Cumulative mortality

Our calculations of cumulative mortality may over- or underestimate actual rates of thermally induced death. For example, two of the extreme temperature events predicted by our model occurred on back-to-back days (26 and 27 June,2003). One might suppose that limpets capable of surviving 35°C on one day would be capable of surviving it the next, so that the overall number killed by the 2-day event would simply equal the number killed on the first day. Alternatively, one might suppose that limpets that survived the first imposition of high temperature had little time to recover before the next imposition, and were therefore susceptible to dying at lower temperatures than they were previously capable of withstanding. Given this weakened state, the 2-day survival would be less than the square of the single day by itself.

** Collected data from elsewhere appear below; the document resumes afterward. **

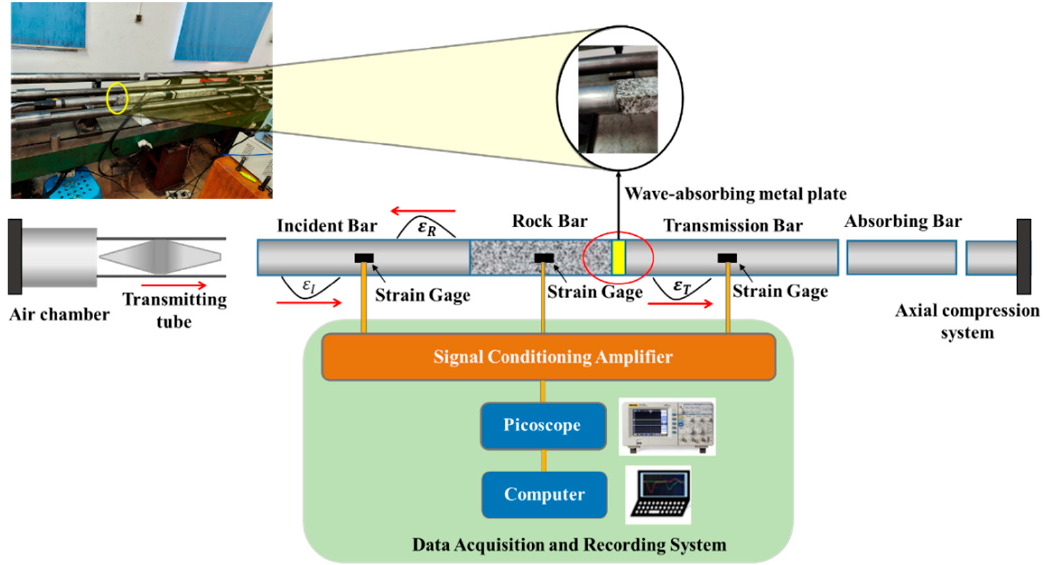
Figure 3. Schematic diagram of SHPB test system under static-dynamic-coupling loading.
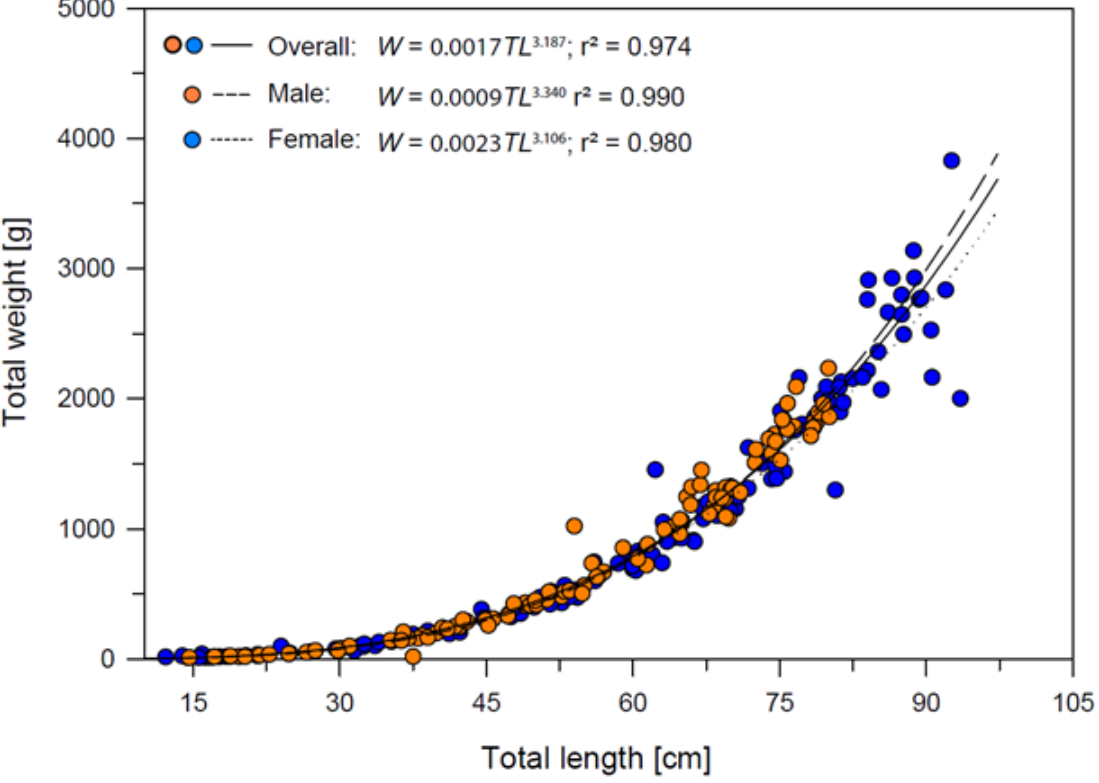
Figure 5. Total length − weight relationships of Dipturus oxyrinchus inhabiting the Northeastern Mediterranean Sea.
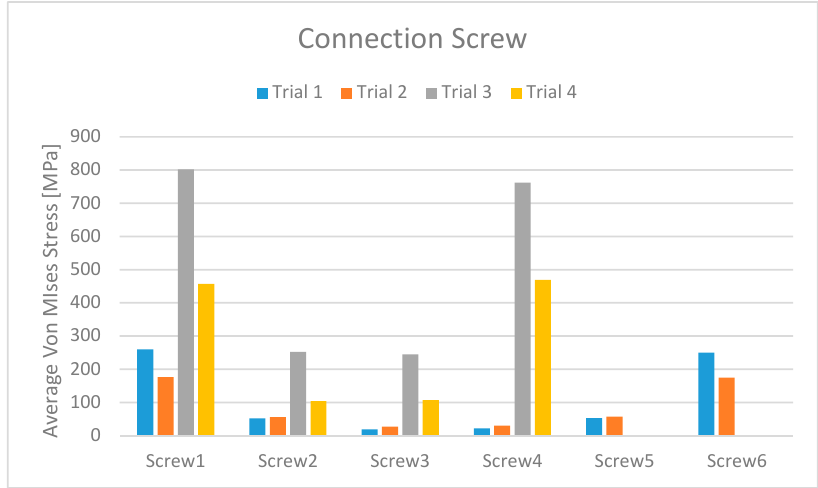
Figure 12. Dental implant stress maximum value for each trial and for the different screws.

The magnitude of this problem increases with the number of sequential potentially lethal days. Yet again, further research on the physiology of lethal limits in this species will be necessary to resolve this question.

Concluding remarks

The heat-budget model for L. gigantea provides a wealth of information regarding the environmental and topographic control of body temperature in this ecologically important intertidal species. Interpreting this temperature information in a biological context relies on laboratory measurements of thermal limits, and the measurements presented here suggest that acute thermal stress does not set an absolute upper limit to the elevation of L. gigantea. This ecological interpretation depends strongly on the laboratory results, however, highlighting the need for additional research on the temporal and spatial variability of thermal limits and the cumulative effects of sublethal stress. Our heat-budget model can provide both insight into how these new tests should be conducted and a ready means of interpreting their results.

This work was funded by NSF grant OCE 9985946 to M.W.D. This is contribution 216 of the Partnership for Interdisciplinary Studies of the Coastal Ocean (PISCO): a Long-Term Ecological Consortium funded by the David and Lucile Packard and Gordon and Bettry Moore Foundations.